Below are some entries. Repeat exactly the lines from the one with "left ankle: (652, 798)" through the one with "left knee: (856, 717)", and only those.

Dataset excerpts Block Start

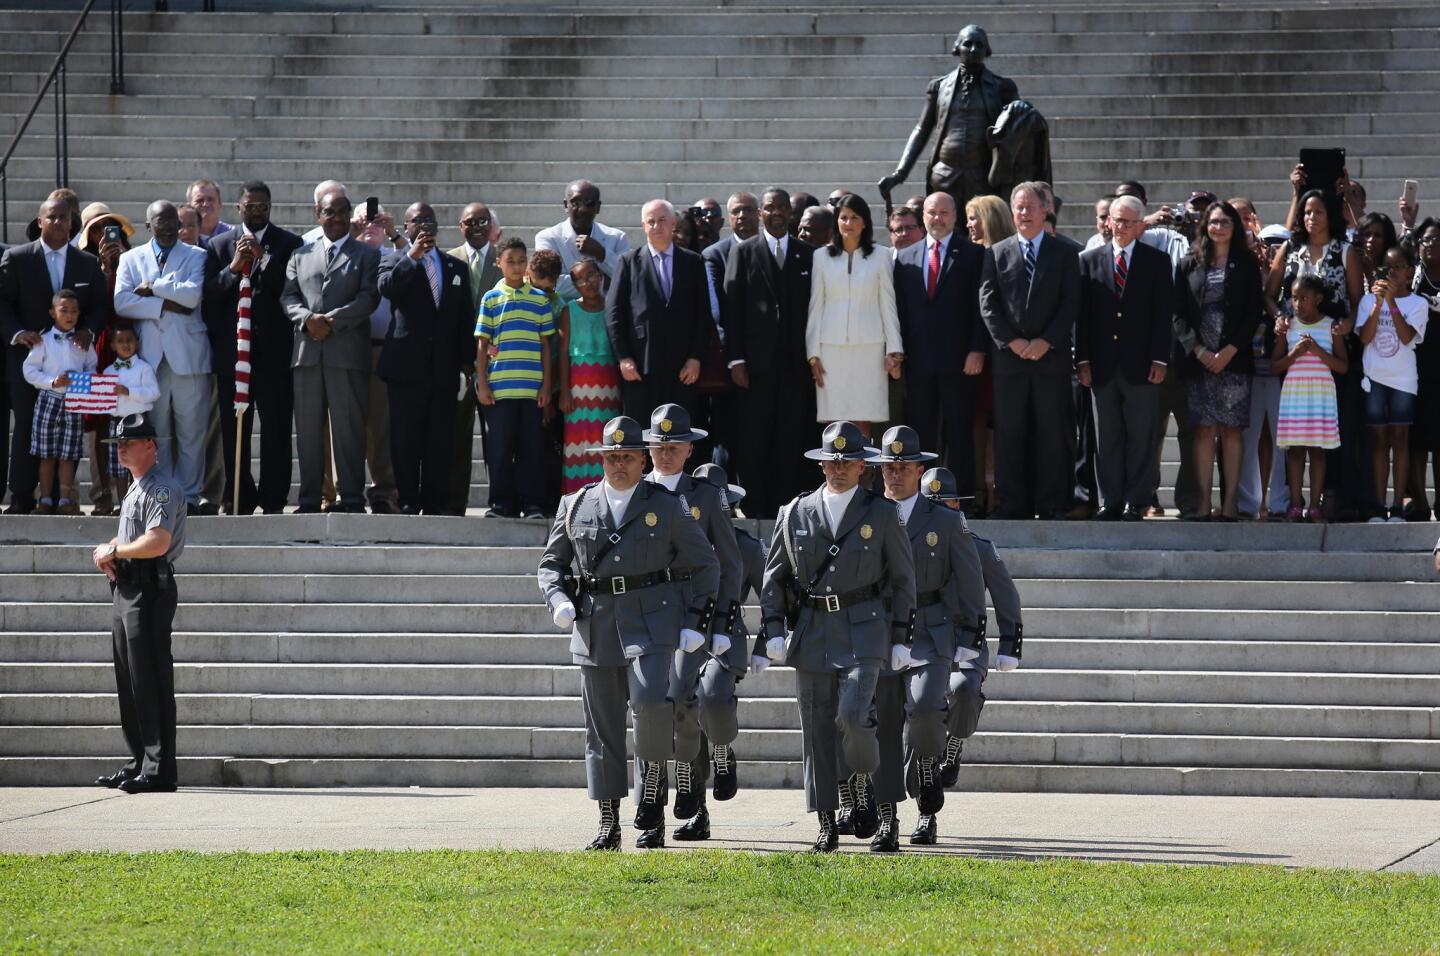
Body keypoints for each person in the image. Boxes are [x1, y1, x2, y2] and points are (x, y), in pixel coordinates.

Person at [537, 416, 720, 851]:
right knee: (602, 728)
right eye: (611, 456)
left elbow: (706, 564)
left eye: (628, 457)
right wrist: (558, 599)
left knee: (651, 705)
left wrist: (696, 621)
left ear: (643, 460)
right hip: (595, 624)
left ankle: (652, 798)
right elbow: (551, 565)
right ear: (601, 459)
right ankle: (608, 820)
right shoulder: (576, 505)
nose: (618, 464)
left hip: (653, 621)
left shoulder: (665, 505)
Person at [761, 421, 917, 853]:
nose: (839, 468)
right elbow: (774, 578)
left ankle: (870, 793)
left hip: (866, 627)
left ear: (863, 467)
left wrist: (902, 636)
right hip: (813, 630)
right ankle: (827, 822)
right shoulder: (794, 512)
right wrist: (774, 627)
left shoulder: (882, 513)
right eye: (833, 460)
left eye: (848, 461)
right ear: (822, 463)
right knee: (816, 730)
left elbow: (904, 580)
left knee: (856, 717)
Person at [867, 427, 983, 853]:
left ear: (919, 470)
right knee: (880, 728)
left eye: (904, 468)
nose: (895, 475)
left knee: (926, 709)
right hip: (878, 630)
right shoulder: (866, 514)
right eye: (889, 468)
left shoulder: (946, 521)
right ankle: (887, 820)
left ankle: (929, 775)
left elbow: (969, 581)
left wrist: (970, 634)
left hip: (931, 629)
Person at [633, 405, 742, 848]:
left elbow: (729, 564)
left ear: (689, 449)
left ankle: (693, 798)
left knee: (681, 700)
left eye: (673, 447)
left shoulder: (704, 495)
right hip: (645, 612)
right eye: (658, 447)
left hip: (693, 610)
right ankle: (651, 814)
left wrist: (720, 622)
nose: (664, 454)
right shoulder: (634, 492)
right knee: (648, 708)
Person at [914, 464, 1022, 845]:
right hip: (921, 642)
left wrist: (1010, 643)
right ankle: (919, 814)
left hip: (965, 642)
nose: (940, 508)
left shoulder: (977, 547)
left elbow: (1006, 595)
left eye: (946, 502)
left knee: (962, 691)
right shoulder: (909, 541)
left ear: (958, 505)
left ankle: (955, 744)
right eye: (932, 502)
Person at [92, 411, 186, 794]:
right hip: (128, 588)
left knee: (149, 676)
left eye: (128, 443)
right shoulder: (135, 486)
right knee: (130, 680)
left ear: (151, 445)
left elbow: (158, 541)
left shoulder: (160, 487)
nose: (121, 450)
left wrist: (115, 548)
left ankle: (160, 768)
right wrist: (115, 558)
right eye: (117, 444)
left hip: (150, 590)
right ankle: (139, 762)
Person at [979, 182, 1080, 519]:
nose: (1023, 213)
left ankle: (1051, 503)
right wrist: (1013, 341)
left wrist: (1045, 340)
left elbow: (1070, 303)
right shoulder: (997, 252)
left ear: (1043, 210)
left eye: (1029, 207)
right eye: (1018, 207)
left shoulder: (1064, 252)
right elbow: (989, 304)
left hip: (1050, 359)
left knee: (1051, 433)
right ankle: (1012, 503)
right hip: (1010, 361)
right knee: (1010, 433)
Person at [0, 198, 108, 513]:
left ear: (73, 223)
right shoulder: (17, 258)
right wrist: (18, 334)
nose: (59, 222)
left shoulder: (87, 262)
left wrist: (89, 329)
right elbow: (2, 302)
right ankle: (22, 496)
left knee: (67, 430)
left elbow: (99, 305)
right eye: (53, 217)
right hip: (28, 360)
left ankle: (62, 498)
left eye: (64, 217)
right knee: (25, 426)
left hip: (71, 365)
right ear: (40, 221)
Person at [202, 180, 304, 516]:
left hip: (274, 354)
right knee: (235, 432)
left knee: (276, 429)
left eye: (263, 207)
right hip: (234, 355)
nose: (257, 212)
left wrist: (265, 261)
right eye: (251, 207)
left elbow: (291, 290)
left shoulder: (289, 244)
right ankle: (239, 498)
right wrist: (233, 268)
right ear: (239, 208)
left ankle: (274, 499)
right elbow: (209, 299)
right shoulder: (218, 246)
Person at [675, 461, 764, 842]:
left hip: (725, 637)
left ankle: (724, 749)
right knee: (684, 710)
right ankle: (697, 806)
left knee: (711, 696)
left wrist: (768, 641)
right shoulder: (675, 540)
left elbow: (774, 596)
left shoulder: (746, 546)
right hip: (682, 637)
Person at [1267, 188, 1366, 520]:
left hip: (1333, 346)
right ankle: (1297, 502)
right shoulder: (1289, 248)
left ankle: (1327, 499)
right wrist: (1279, 318)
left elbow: (1356, 299)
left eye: (1318, 212)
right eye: (1307, 212)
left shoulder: (1345, 250)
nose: (1311, 218)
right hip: (1295, 351)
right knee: (1297, 439)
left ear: (1331, 215)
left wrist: (1347, 325)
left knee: (1327, 437)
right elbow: (1269, 295)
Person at [281, 191, 380, 514]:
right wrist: (307, 319)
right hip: (307, 354)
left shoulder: (365, 254)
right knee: (308, 431)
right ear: (317, 214)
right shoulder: (300, 253)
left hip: (346, 353)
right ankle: (310, 498)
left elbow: (368, 299)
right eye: (328, 211)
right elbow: (288, 297)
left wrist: (332, 322)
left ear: (350, 215)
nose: (335, 217)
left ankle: (351, 497)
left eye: (341, 211)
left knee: (349, 429)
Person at [1076, 194, 1174, 521]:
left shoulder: (1156, 261)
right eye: (1115, 220)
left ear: (1140, 226)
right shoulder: (1089, 260)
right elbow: (1083, 318)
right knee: (1107, 438)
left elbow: (1163, 316)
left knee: (1141, 436)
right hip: (1101, 366)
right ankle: (1111, 500)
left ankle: (1137, 500)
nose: (1119, 227)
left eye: (1127, 222)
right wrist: (1083, 360)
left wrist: (1160, 359)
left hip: (1142, 364)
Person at [721, 187, 817, 518]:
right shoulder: (744, 252)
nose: (776, 212)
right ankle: (754, 505)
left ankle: (789, 504)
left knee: (791, 434)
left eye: (782, 207)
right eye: (770, 207)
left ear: (791, 213)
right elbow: (731, 307)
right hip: (755, 364)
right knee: (754, 435)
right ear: (760, 213)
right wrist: (735, 358)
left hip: (796, 364)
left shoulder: (808, 253)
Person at [376, 202, 474, 516]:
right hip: (406, 369)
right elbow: (387, 289)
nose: (424, 224)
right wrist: (412, 256)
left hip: (443, 370)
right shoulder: (393, 260)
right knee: (405, 439)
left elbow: (463, 318)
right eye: (417, 220)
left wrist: (466, 364)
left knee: (440, 440)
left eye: (429, 219)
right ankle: (407, 500)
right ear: (406, 228)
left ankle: (434, 503)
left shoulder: (455, 267)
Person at [113, 200, 210, 514]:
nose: (168, 227)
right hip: (150, 360)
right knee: (158, 433)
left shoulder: (197, 255)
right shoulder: (130, 258)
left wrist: (154, 287)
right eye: (160, 221)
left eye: (173, 221)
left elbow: (193, 296)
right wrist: (167, 302)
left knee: (191, 431)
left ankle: (190, 496)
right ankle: (163, 494)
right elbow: (122, 303)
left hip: (188, 356)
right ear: (147, 226)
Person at [1174, 201, 1263, 521]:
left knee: (1231, 431)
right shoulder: (1189, 262)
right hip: (1199, 362)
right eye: (1213, 222)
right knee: (1202, 430)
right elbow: (1178, 313)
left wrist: (1229, 351)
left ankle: (1229, 506)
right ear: (1204, 226)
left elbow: (1254, 312)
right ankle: (1201, 504)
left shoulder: (1247, 263)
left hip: (1234, 361)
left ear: (1235, 227)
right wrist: (1197, 350)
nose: (1219, 227)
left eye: (1225, 221)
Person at [894, 193, 986, 492]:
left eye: (944, 212)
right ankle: (922, 496)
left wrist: (977, 348)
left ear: (955, 215)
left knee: (960, 431)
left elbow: (980, 308)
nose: (937, 218)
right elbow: (901, 311)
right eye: (932, 212)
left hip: (960, 360)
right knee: (921, 433)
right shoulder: (906, 257)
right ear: (923, 216)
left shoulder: (973, 254)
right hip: (918, 361)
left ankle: (961, 496)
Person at [879, 24, 1019, 208]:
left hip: (983, 177)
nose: (974, 49)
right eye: (968, 44)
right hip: (944, 175)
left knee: (983, 232)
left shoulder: (1003, 88)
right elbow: (921, 129)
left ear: (987, 50)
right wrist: (900, 173)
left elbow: (1018, 130)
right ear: (957, 48)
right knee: (945, 231)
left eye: (979, 45)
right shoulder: (939, 87)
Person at [806, 194, 903, 437]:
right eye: (843, 218)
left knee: (863, 419)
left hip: (869, 348)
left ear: (865, 223)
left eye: (854, 217)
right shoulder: (821, 256)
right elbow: (816, 306)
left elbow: (887, 303)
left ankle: (862, 475)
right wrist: (813, 354)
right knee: (836, 421)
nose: (848, 223)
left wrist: (894, 349)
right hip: (831, 348)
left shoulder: (881, 255)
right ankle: (836, 474)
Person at [605, 200, 709, 421]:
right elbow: (614, 313)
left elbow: (703, 314)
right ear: (643, 226)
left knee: (679, 434)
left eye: (662, 220)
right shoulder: (628, 262)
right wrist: (623, 357)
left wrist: (695, 357)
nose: (656, 226)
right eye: (651, 222)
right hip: (641, 366)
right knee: (641, 433)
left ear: (673, 223)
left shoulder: (693, 262)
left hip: (683, 369)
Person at [474, 237, 555, 518]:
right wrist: (482, 384)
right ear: (499, 263)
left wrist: (546, 385)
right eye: (510, 261)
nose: (517, 267)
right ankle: (501, 503)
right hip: (500, 390)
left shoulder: (539, 299)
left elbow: (546, 344)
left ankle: (531, 503)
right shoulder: (491, 299)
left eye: (522, 261)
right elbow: (483, 344)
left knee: (531, 449)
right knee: (500, 448)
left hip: (532, 390)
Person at [1356, 245, 1427, 522]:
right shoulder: (1368, 301)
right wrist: (1378, 303)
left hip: (1403, 380)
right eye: (1387, 268)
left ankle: (1396, 504)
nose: (1393, 273)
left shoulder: (1418, 304)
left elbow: (1408, 337)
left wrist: (1393, 302)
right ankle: (1377, 504)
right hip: (1374, 377)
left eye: (1398, 267)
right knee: (1377, 441)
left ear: (1410, 272)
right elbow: (1364, 337)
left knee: (1400, 440)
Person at [1274, 274, 1349, 522]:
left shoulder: (1331, 326)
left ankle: (1315, 506)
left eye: (1303, 298)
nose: (1297, 304)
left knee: (1318, 452)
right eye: (1294, 298)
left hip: (1320, 396)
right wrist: (1294, 353)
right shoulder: (1287, 326)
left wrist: (1317, 351)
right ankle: (1296, 505)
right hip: (1294, 395)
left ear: (1317, 299)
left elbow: (1343, 366)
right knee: (1295, 452)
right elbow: (1275, 366)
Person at [446, 200, 502, 517]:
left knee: (496, 438)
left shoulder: (503, 260)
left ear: (491, 227)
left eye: (482, 221)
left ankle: (500, 501)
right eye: (469, 222)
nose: (476, 228)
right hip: (460, 365)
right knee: (457, 437)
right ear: (461, 226)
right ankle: (454, 503)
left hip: (498, 364)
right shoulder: (448, 259)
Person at [21, 290, 96, 514]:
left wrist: (81, 380)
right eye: (64, 310)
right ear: (52, 313)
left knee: (68, 454)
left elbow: (92, 366)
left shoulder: (83, 342)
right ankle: (44, 500)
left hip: (73, 401)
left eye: (74, 311)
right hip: (48, 399)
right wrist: (51, 382)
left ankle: (65, 501)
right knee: (47, 454)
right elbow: (29, 370)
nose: (69, 315)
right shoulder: (43, 340)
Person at [558, 259, 623, 493]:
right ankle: (577, 495)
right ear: (575, 285)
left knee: (606, 440)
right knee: (578, 444)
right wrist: (564, 390)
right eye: (582, 279)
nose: (589, 282)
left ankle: (607, 492)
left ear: (601, 276)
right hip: (578, 385)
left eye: (592, 275)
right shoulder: (569, 310)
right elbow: (563, 352)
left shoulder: (612, 307)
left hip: (608, 384)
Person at [535, 179, 631, 302]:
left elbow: (628, 279)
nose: (583, 209)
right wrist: (602, 282)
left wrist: (602, 254)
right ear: (566, 205)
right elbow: (550, 282)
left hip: (605, 316)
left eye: (589, 203)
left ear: (598, 207)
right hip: (562, 316)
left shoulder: (617, 237)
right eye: (576, 203)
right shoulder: (548, 238)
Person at [99, 322, 158, 503]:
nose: (125, 344)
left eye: (129, 340)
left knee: (140, 464)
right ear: (112, 345)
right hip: (117, 423)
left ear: (137, 343)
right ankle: (124, 503)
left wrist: (129, 392)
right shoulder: (108, 371)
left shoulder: (144, 368)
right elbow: (103, 399)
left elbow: (154, 393)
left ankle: (141, 502)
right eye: (120, 341)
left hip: (139, 423)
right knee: (119, 466)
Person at [1407, 218, 1440, 520]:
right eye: (1426, 240)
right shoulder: (1412, 278)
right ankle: (1418, 501)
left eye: (1437, 240)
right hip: (1415, 370)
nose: (1431, 245)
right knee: (1417, 440)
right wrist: (1408, 224)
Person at [186, 179, 232, 245]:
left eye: (210, 200)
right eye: (200, 200)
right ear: (189, 206)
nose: (206, 204)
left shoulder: (233, 235)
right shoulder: (182, 237)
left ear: (220, 205)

Dataset excerpts Block End

▶ **Answer box**:
left ankle: (652, 798)
right elbow: (551, 565)
right ear: (601, 459)
right ankle: (608, 820)
right shoulder: (576, 505)
nose: (618, 464)
left hip: (653, 621)
left shoulder: (665, 505)
Person at [761, 421, 917, 853]:
nose: (839, 468)
right elbow: (774, 578)
left ankle: (870, 793)
left hip: (866, 627)
left ear: (863, 467)
left wrist: (902, 636)
right hip: (813, 630)
right ankle: (827, 822)
right shoulder: (794, 512)
right wrist: (774, 627)
left shoulder: (882, 513)
right eye: (833, 460)
left eye: (848, 461)
right ear: (822, 463)
right knee: (816, 730)
left elbow: (904, 580)
left knee: (856, 717)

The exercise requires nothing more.